Water cleanup is secondary to structural safety
Water damage gets worse the longer the water stays stagnant. In a typical flood or leak scenario, drying the water is considered a top priority. However, when fire damage is present, the top priority has to be making sure the home is structurally sound. The safety of the damage restoration team has to take precedence. Unfortunately, water damage worsens while initial assessments take place.
There is also a financial incentive to put structural soundness before water damage. From a practical standpoint, there’s no point cleaning water damage in a house that is a total loss. Whether the reason is safety-oriented or financial, water damage takes a secondary priority.
Ash and chemicals make the water a health hazard
Fire damage complicates water damage repair by making the water more difficult to clean. It’s common to use fire retardant chemicals to help douse flames. These chemicals are considered hazardous to humans. Ash also mixes with the standing water and provides food for bacteria or mold to grow. Additionally, heat releases more chemicals into your water supply. For example, if the fire occurred in the garage, motor oil and paint thinner along with other chemicals might have mixed with the water.
Safely cleaning this mixture of chemicals and health hazards takes time. The restoration team has to use specialized gear just to enter the contaminated area. The consequences for mistakes are high, therefore any restoration progress must use caution. This lengthens the process of fire and water damage repair even more.
Fire and water damage may need separate insurance documentation
A final concern about fire and water damage is the specifics of your insurance claim. Many homeowners have their insurance under one policy.

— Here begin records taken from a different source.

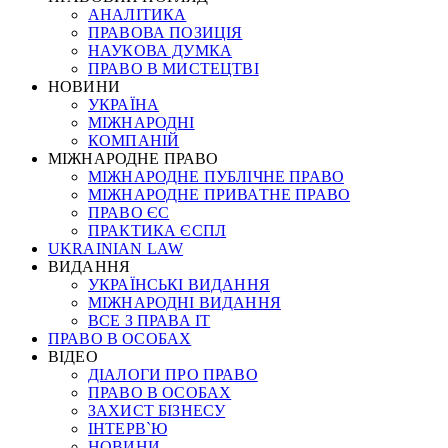
АНАЛІТИКА
ПРАВОВА ПОЗИЦІЯ
НАУКОВА ДУМКА
ПРАВО В МИСТЕЦТВІ
НОВИНИ
УКРАЇНА
МІЖНАРОДНІ
КОМПАНІЙ
МІЖНАРОДНЕ ПРАВО
МІЖНАРОДНЕ ПУБЛІЧНЕ ПРАВО
МІЖНАРОДНЕ ПРИВАТНЕ ПРАВО
ПРАВО ЄС
ПРАКТИКА ЄСПЛ
UKRAINIAN LAW
ВИДАННЯ
УКРАЇНСЬКІ ВИДАННЯ
МІЖНАРОДНІ ВИДАННЯ
ВСЕ З ПРАВА ІТ
ПРАВО В ОСОБАХ
ВІДЕО
ДІАЛОГИ ПРО ПРАВО
ПРАВО В ОСОБАХ
ЗАХИСТ БІЗНЕСУ
ІНТЕРВ`Ю
НОВИНИ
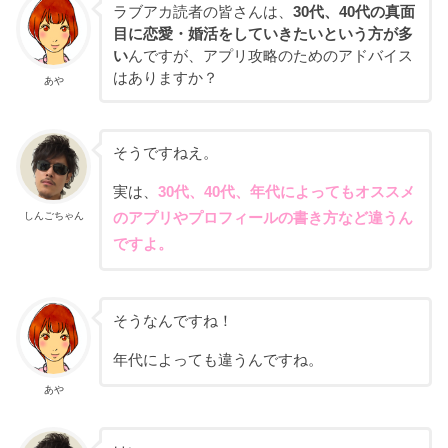
ラブアカ読者の皆さんは、
30代、40代の真面
目に恋愛・婚活をしていきたいという方が多
い
んですが、アプリ攻略のためのアドバイス
はありますか？
あや
そうですねえ。
実は、
30代、40代、年代によってもオススメ
しんごちゃん
のアプリやプロフィールの書き方など違うん
ですよ。
そうなんですね！
年代によっても違うんですね。
あや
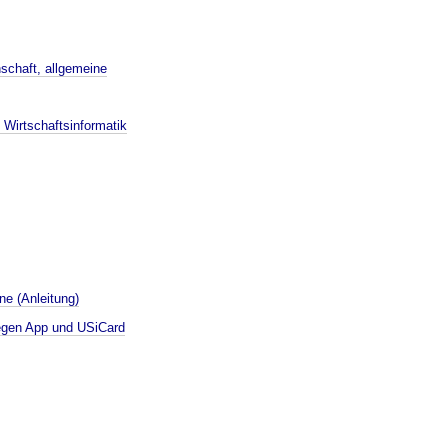
nschaft, allgemeine
 Wirtschaftsinformatik
ine (Anleitung)
iegen App und USiCard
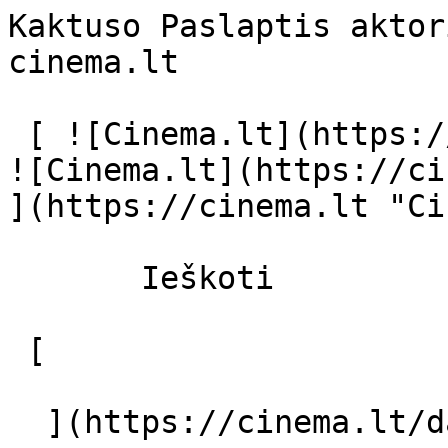
Kaktuso Paslaptis aktor
cinema.lt              
 [ ![Cinema.lt](https://cinema.lt/images/logo.svg) 
![Cinema.lt](https://ci
](https://cinema.lt "Ci
       Ieškoti     

 [  

  ](https://cinema.lt/dashboard/saved-movies) [  
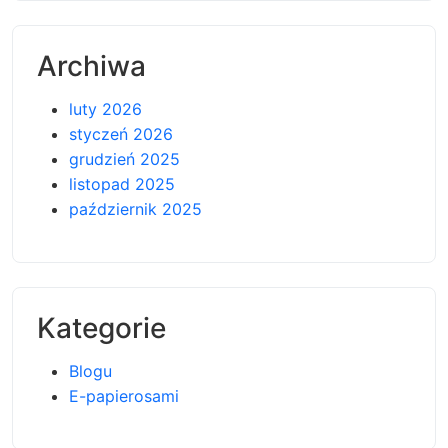
Archiwa
luty 2026
styczeń 2026
grudzień 2025
listopad 2025
październik 2025
Kategorie
Blogu
E-papierosami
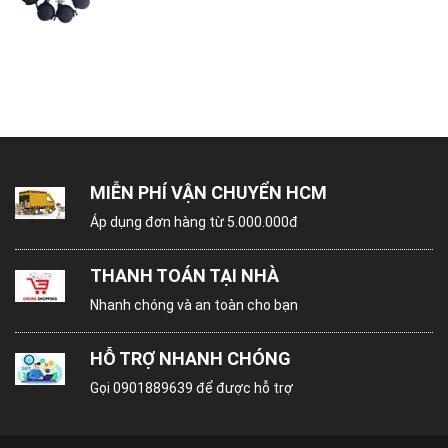
MIỄN PHÍ VẬN CHUYỂN HCM
Áp dụng đơn hàng từ 5.000.000đ
THANH TOÁN TẠI NHÀ
Nhanh chóng và an toàn cho bạn
HỖ TRỢ NHANH CHÓNG
Gọi
0901889639
để được hỗ trợ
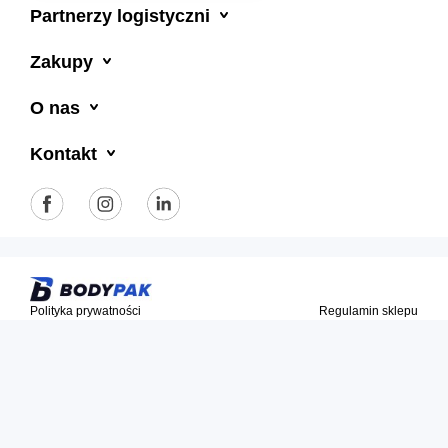

Partnerzy logistyczni

Zakupy

O nas

Kontakt
Polityka prywatności
Regulamin sklepu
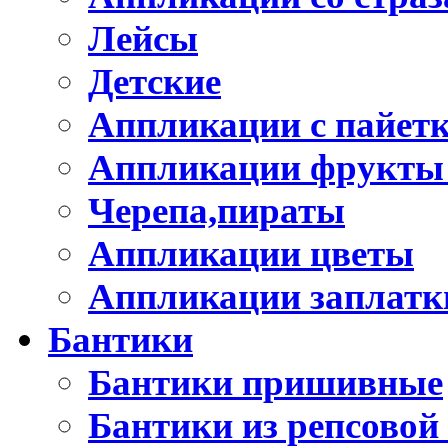
Лейсы
Детские
Аппликации с пайет
Аппликации фрукты
Черепа,пираты
Аппликации цветы
Аппликации заплатк
Бантики
Бантики пришивные
Бантики из репсовой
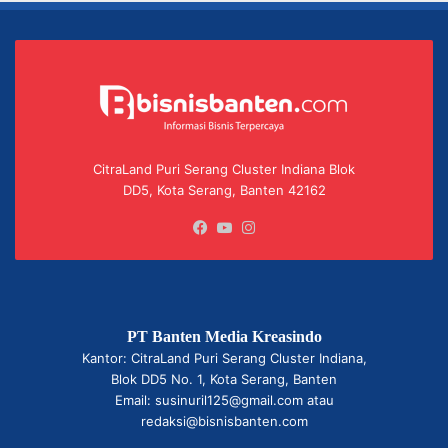
CitraLand Puri Serang Cluster Indiana Blok
DD5, Kota Serang, Banten 42162
Facebook
YouTube
Instagram
PT Banten Media Kreasindo
Kantor: CitraLand Puri Serang Cluster Indiana,
Blok DD5 No. 1, Kota Serang, Banten
Email: susinuril125@gmail.com atau
redaksi@bisnisbanten.com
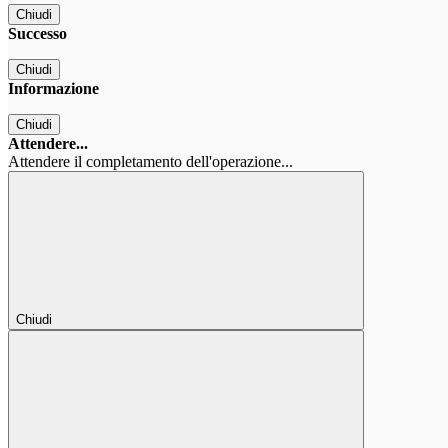
Chiudi
Successo
Chiudi
Informazione
Chiudi
Attendere...
Attendere il completamento dell'operazione...
Chiudi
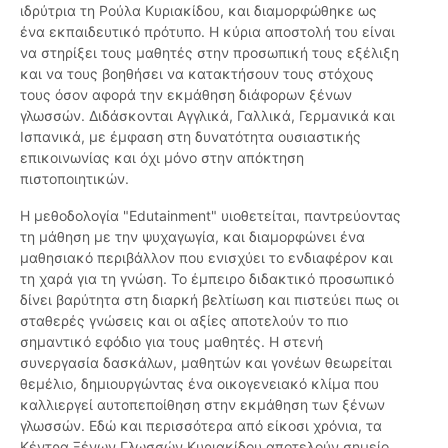
ιδρύτρια τη Ρούλα Κυριακίδου, και διαμορφώθηκε ως
ένα εκπαιδευτικό πρότυπο. Η κύρια αποστολή του είναι
να στηρίξει τους μαθητές στην προσωπική τους εξέλιξη
και να τους βοηθήσει να κατακτήσουν τους στόχους
τους όσον αφορά την εκμάθηση διάφορων ξένων
γλωσσών. Διδάσκονται Αγγλικά, Γαλλικά, Γερμανικά και
Ισπανικά, με έμφαση στη δυνατότητα ουσιαστικής
επικοινωνίας και όχι μόνο στην απόκτηση
πιστοποιητικών.
Η μεθοδολογία "Edutainment" υιοθετείται, παντρεύοντας
τη μάθηση με την ψυχαγωγία, και διαμορφώνει ένα
μαθησιακό περιβάλλον που ενισχύει το ενδιαφέρον και
τη χαρά για τη γνώση. Το έμπειρο διδακτικό προσωπικό
δίνει βαρύτητα στη διαρκή βελτίωση και πιστεύει πως οι
σταθερές γνώσεις και οι αξίες αποτελούν το πιο
σημαντικό εφόδιο για τους μαθητές. Η στενή
συνεργασία δασκάλων, μαθητών και γονέων θεωρείται
θεμέλιο, δημιουργώντας ένα οικογενειακό κλίμα που
καλλιεργεί αυτοπεποίθηση στην εκμάθηση των ξένων
γλωσσών. Εδώ και περισσότερα από είκοσι χρόνια, τα
Κέντρα Ξένων Γλωσσών Κυριακίδου αποτελούν σημείο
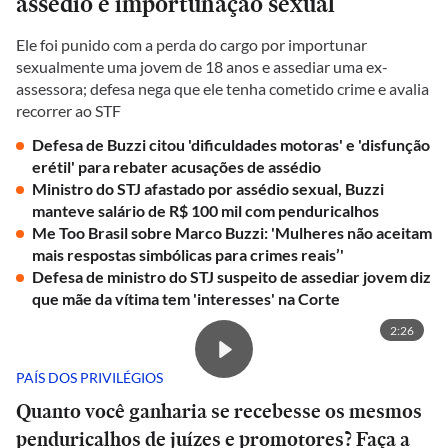
assédio e importunação sexual
Ele foi punido com a perda do cargo por importunar
sexualmente uma jovem de 18 anos e assediar uma ex-
assessora; defesa nega que ele tenha cometido crime e avalia
recorrer ao STF
Defesa de Buzzi citou 'dificuldades motoras' e 'disfunção
erétil' para rebater acusações de assédio
Ministro do STJ afastado por assédio sexual, Buzzi
manteve salário de R$ 100 mil com penduricalhos
Me Too Brasil sobre Marco Buzzi: 'Mulheres não aceitam
mais respostas simbólicas para crimes reais’'
Defesa de ministro do STJ suspeito de assediar jovem diz
que mãe da vítima tem 'interesses' na Corte
2:26
PAÍS DOS PRIVILÉGIOS
Quanto você ganharia se recebesse os mesmos
penduricalhos de juízes e promotores? Faça a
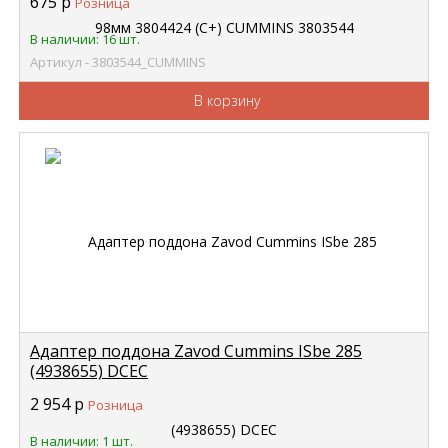
675
р
Розница
В наличии: 16 шт.
Артикул - 3803544_CUMMINS
В корзину
Адаптер поддона Zavod Cummins ISbe 285
(4938655) DCEC
2 954
р
Розница
В наличии: 1 шт.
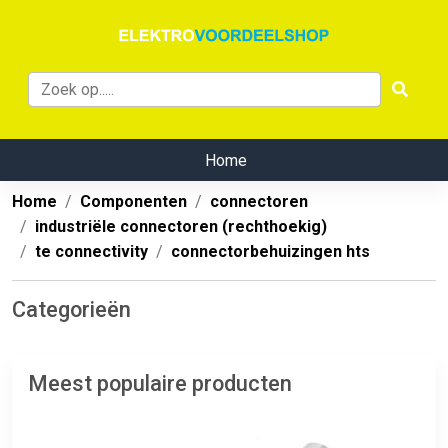
Home
Home
Componenten
connectoren
industriële connectoren (rechthoekig)
te connectivity
connectorbehuizingen hts
Categorieën
Meest populaire producten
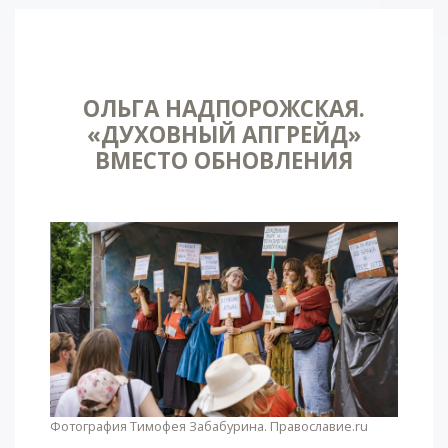
ОЛЬГА НАДПОРОЖСКАЯ.
«ДУХОВНЫЙ АПГРЕЙД»
ВМЕСТО ОБНОВЛЕНИЯ
Фотография Тимофея Забабурина. Православие.ru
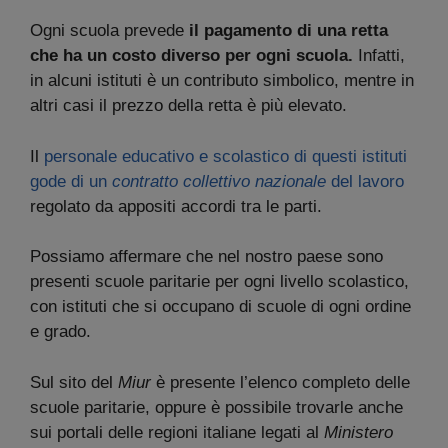
Ogni scuola prevede
il pagamento di una retta
che ha un costo diverso per ogni scuola.
Infatti,
in alcuni istituti è un contributo simbolico, mentre in
altri casi il prezzo della retta è più elevato.
Il
personale educativo e scolastico di questi istituti
gode di un
contratto collettivo nazionale
del lavoro
regolato da appositi accordi tra le parti.
Possiamo affermare che nel nostro paese sono
presenti scuole paritarie per ogni livello scolastico,
con istituti che si occupano di scuole di ogni ordine
e grado.
Sul sito del
Miur
è presente l’elenco completo delle
scuole paritarie, oppure è possibile trovarle anche
sui portali delle regioni italiane legati al
Ministero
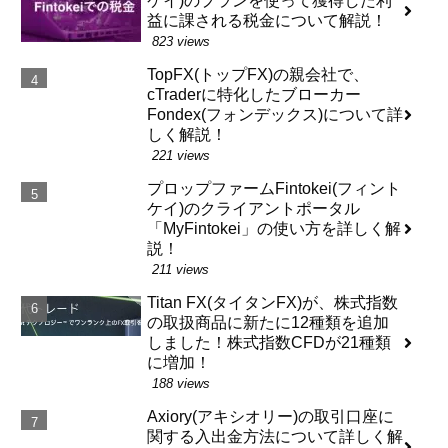
ケイ)のプランを使って獲得した利
益に課される税金について解説！
823 views
TopFX(トップFX)の親会社で、
cTraderに特化したブローカー
Fondex(フォンデックス)について詳
しく解説！
221 views
プロップファームFintokei(フィント
ケイ)のクライアントポータル
「MyFintokei」の使い方を詳しく解
説！
211 views
Titan FX(タイタンFX)が、株式指数
の取扱商品に新たに12種類を追加
しました！株式指数CFDが21種類
に増加！
188 views
Axiory(アキシオリー)の取引口座に
関する入出金方法について詳しく解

This streamlines the process of documentation, but doesn’t always make it simple. In some situations it is useful to show what damage occurred during the fire. After that, you can update your claim to show water damage after the fact. If possible, avoid settling your claim until restorations are complete. As water damage persists it may become more expensive to repair. If you have already settled your claim, you may have to pay out of pocket for repairs over the estimate.
The presence of a fire makes water damage restoration more difficult. This makes the safety of the restoration team a top priority. First, the home must pass a safety inspection. Once it has, the restoration team has to combat the contamination risk of the water itself. Lastly, documentation and clear description of the damage for your insurance company must happen. The help of a professional restoration team can guide you through these steps. In time, your fire and water damaged home will be like new again.